A “well known CEO of a European chemicals company” had asked him “Are you quite mad?” shortly afterwards, Ratcliffe said. His answer to that was that Ineos could afford to invest in Europe because it can bring in cheap feedstocks and consumes them internally. No others are likely to follow suit.
“Nobody but nobody in my business seriously invests in Europe. They haven’t for a generation. Everyone in my business does, however, invest in the USA, Middle East or China, or indeed, all three. The USA is in the middle of a $200 billion spending spree on 333 new chemical plants. China has spent that sum annually for many years, constructing its own chemical building blocks.”
Europe, he continued, was formerly the world leader in chemicals, but its market share has halved from 30% to 15% in the past decade. “Europe is no longer competitive. It has the worlds most expensive energy and labour laws that are uninviting for employers. Worst of all, it has green taxes that, at best, can be described as foolish as they are having the opposite effect to how they were intended.”
As a result, he said, investment is going instead to the US and China and taking downstream manufacture with it. The US is now rebuilding its chemicals industry and replacing old units with new ones that have far lower emissions; it does not impose ‘green taxes’ but instead insists on “the very highest environmental standards before it issues permits for new builds”.
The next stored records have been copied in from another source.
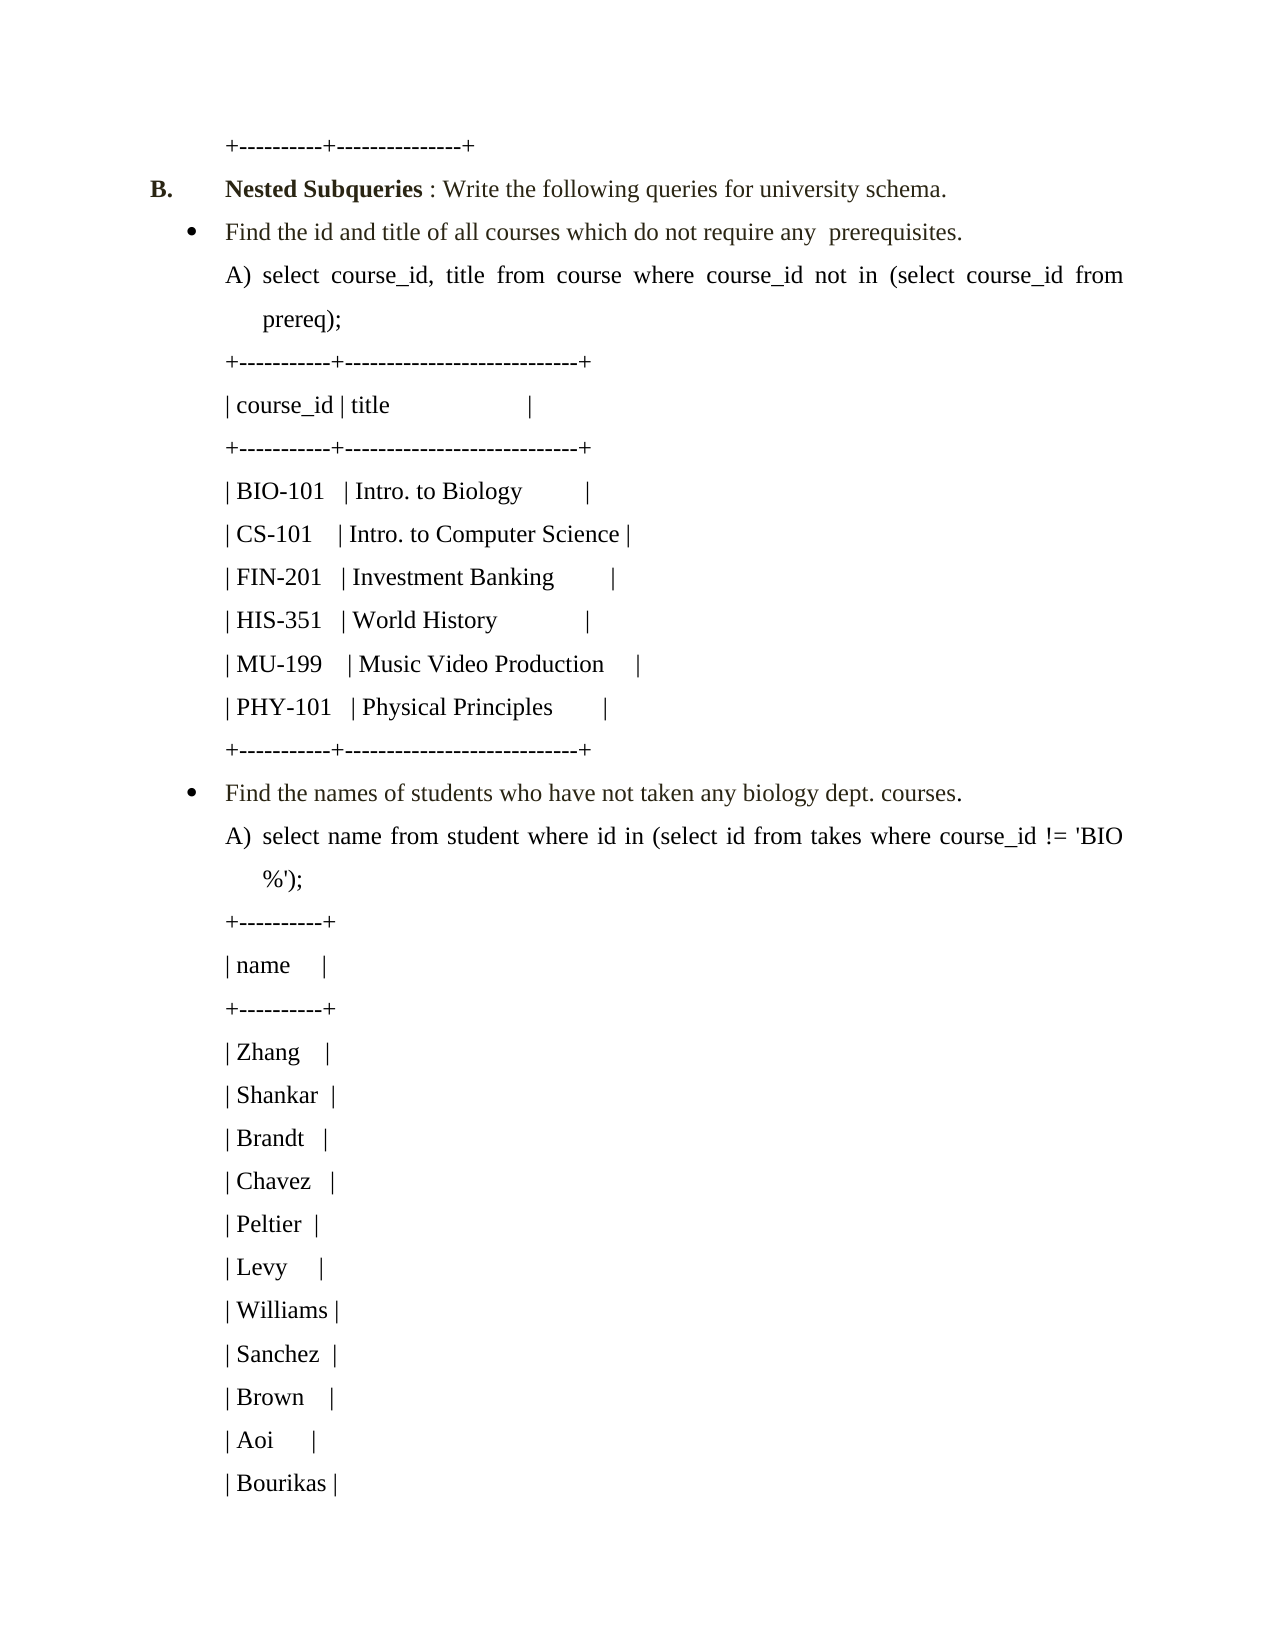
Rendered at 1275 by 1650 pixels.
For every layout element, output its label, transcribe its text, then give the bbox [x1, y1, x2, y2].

list | name | [225, 951, 1125, 979]
list | Brandt | [225, 1123, 1125, 1152]
text B. Nested Subqueries : Write the following queries for university schema. [150, 174, 1125, 203]
list | Williams | [225, 1296, 1125, 1324]
list | course_id | title | [225, 390, 1125, 419]
list +-----------+----------------------------+ [225, 433, 1125, 462]
list | Aoi | [225, 1425, 1125, 1454]
list +----------+ [225, 907, 1125, 936]
list | Peltier | [225, 1209, 1125, 1238]
list | Chavez | [225, 1166, 1125, 1195]
list +----------+---------------+ [225, 131, 1125, 160]
list +-----------+----------------------------+ [225, 735, 1125, 764]
list | BIO-101 | Intro. to Biology | [225, 476, 1125, 505]
list | Bourikas | [225, 1468, 1125, 1497]
list Find the id and title of all courses which do not require any prerequisites. [187, 217, 1125, 246]
list Find the names of students who have not taken any biology dept. courses. [187, 778, 1125, 807]
list | Shankar | [225, 1080, 1125, 1109]
list | Zhang | [225, 1037, 1125, 1066]
list | MU-199 | Music Video Production | [225, 649, 1125, 677]
list | Levy | [225, 1252, 1125, 1281]
list | HIS-351 | World History | [225, 606, 1125, 634]
list | FIN-201 | Investment Banking | [225, 562, 1125, 591]
list | PHY-101 | Physical Principles | [225, 692, 1125, 721]
list +----------+ [225, 994, 1125, 1022]
list | Brown | [225, 1382, 1125, 1411]
list +-----------+----------------------------+ [225, 347, 1125, 376]
list | CS-101 | Intro. to Computer Science | [225, 519, 1125, 548]
list | Sanchez | [225, 1339, 1125, 1367]
list select name from student where id in (select id from takes where course_id != 'BIO%'); [225, 821, 1125, 893]
list select course_id, title from course where course_id not in (select course_id from prereq); [225, 261, 1125, 332]
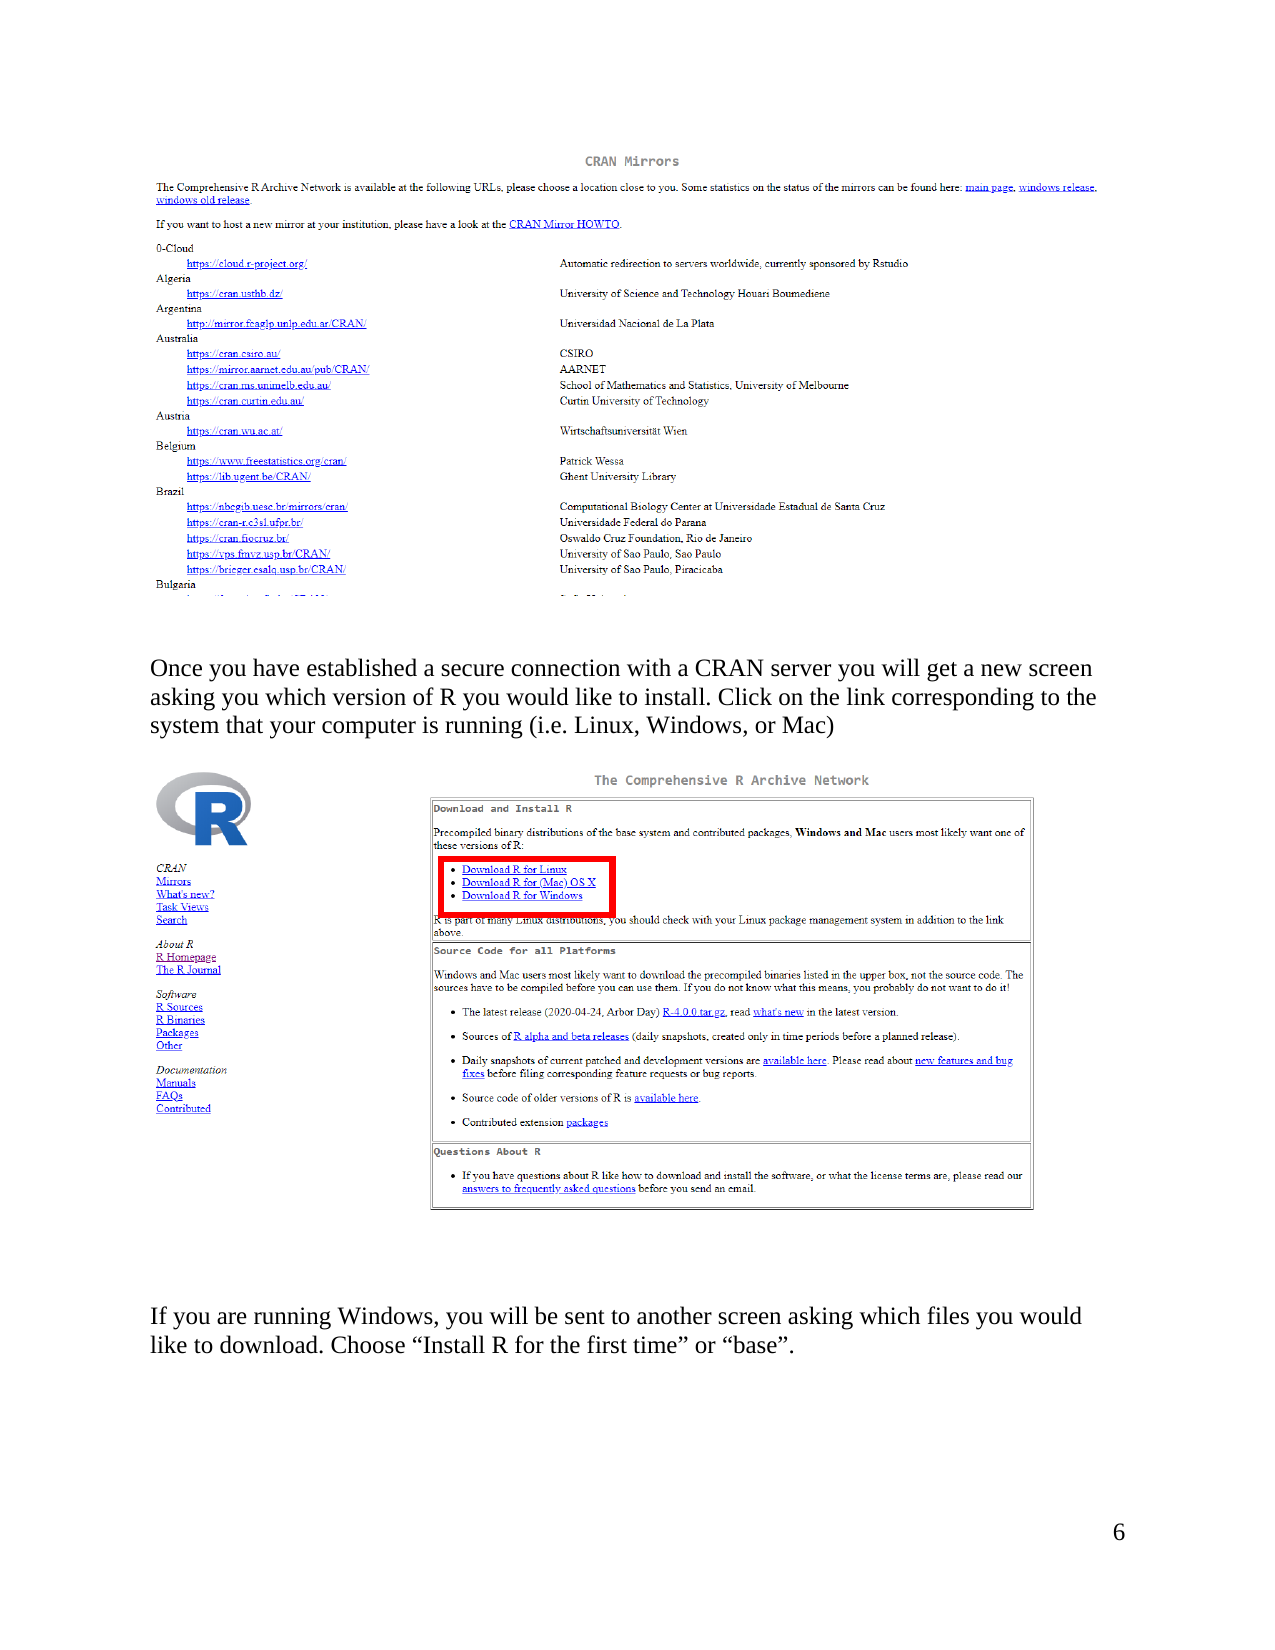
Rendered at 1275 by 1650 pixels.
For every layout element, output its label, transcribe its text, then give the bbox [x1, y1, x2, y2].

text Once you have established a secure connection with a CRAN server you will get a new screen asking you which version of R you would like to install. Click on the link corresponding to the system that your computer is running (i.e. Linux, Windows, or Mac) [150, 653, 1125, 739]
text If you are running Windows, you will be sent to another screen asking which files you would like to download. Choose “Install R for the first time” or “base”. [150, 1301, 1125, 1358]
picture [150, 150, 1107, 596]
picture [150, 767, 1110, 1215]
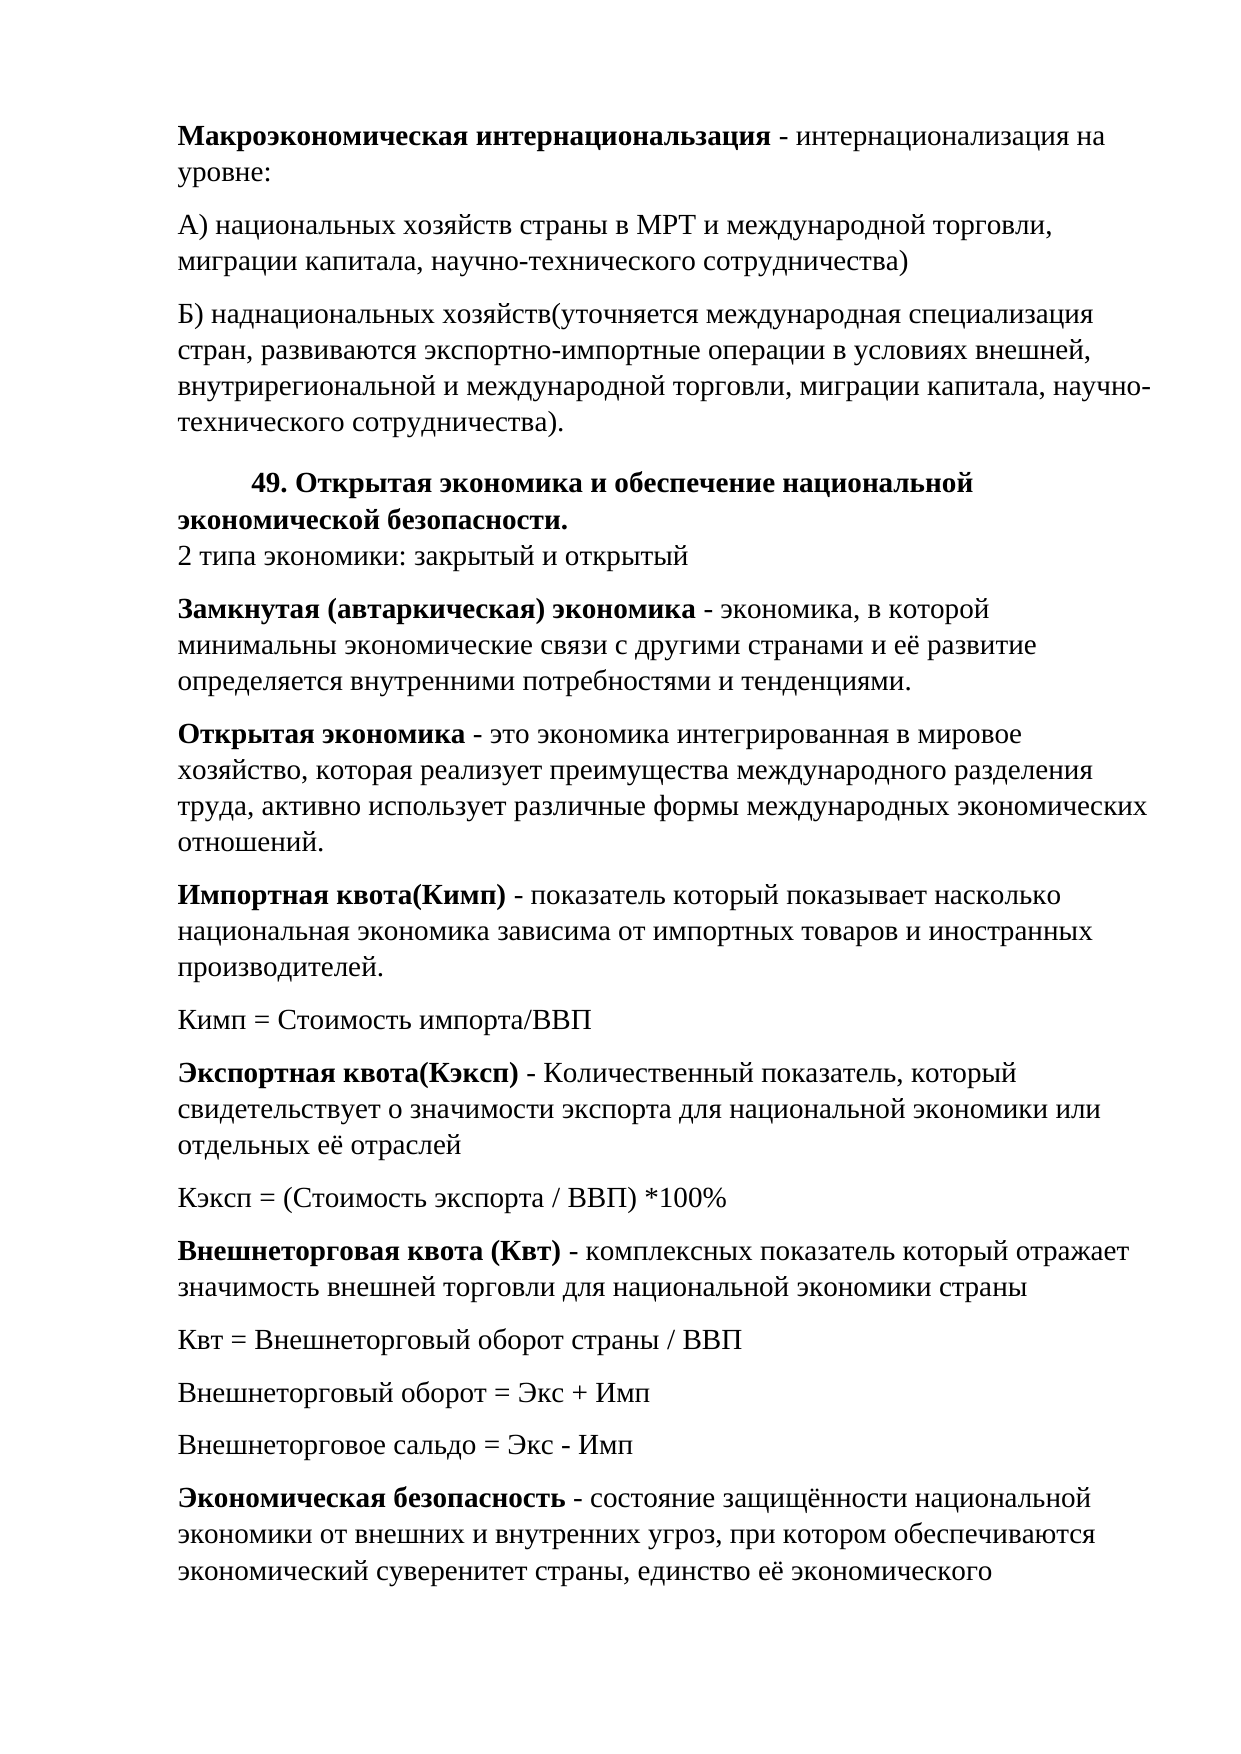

Europe, he concluded, retains an industry built generations ago with old environmental standards and has scared investment away, while America has welcomed new investment, created new jobs and improved environmental standards. “I know who looks smarter … Europe, reminds me somewhat of the Charge of the Light Brigade, immortalised in Tennyson’s wonderful poem, full of valour and good intention but the outcome will not be pretty.”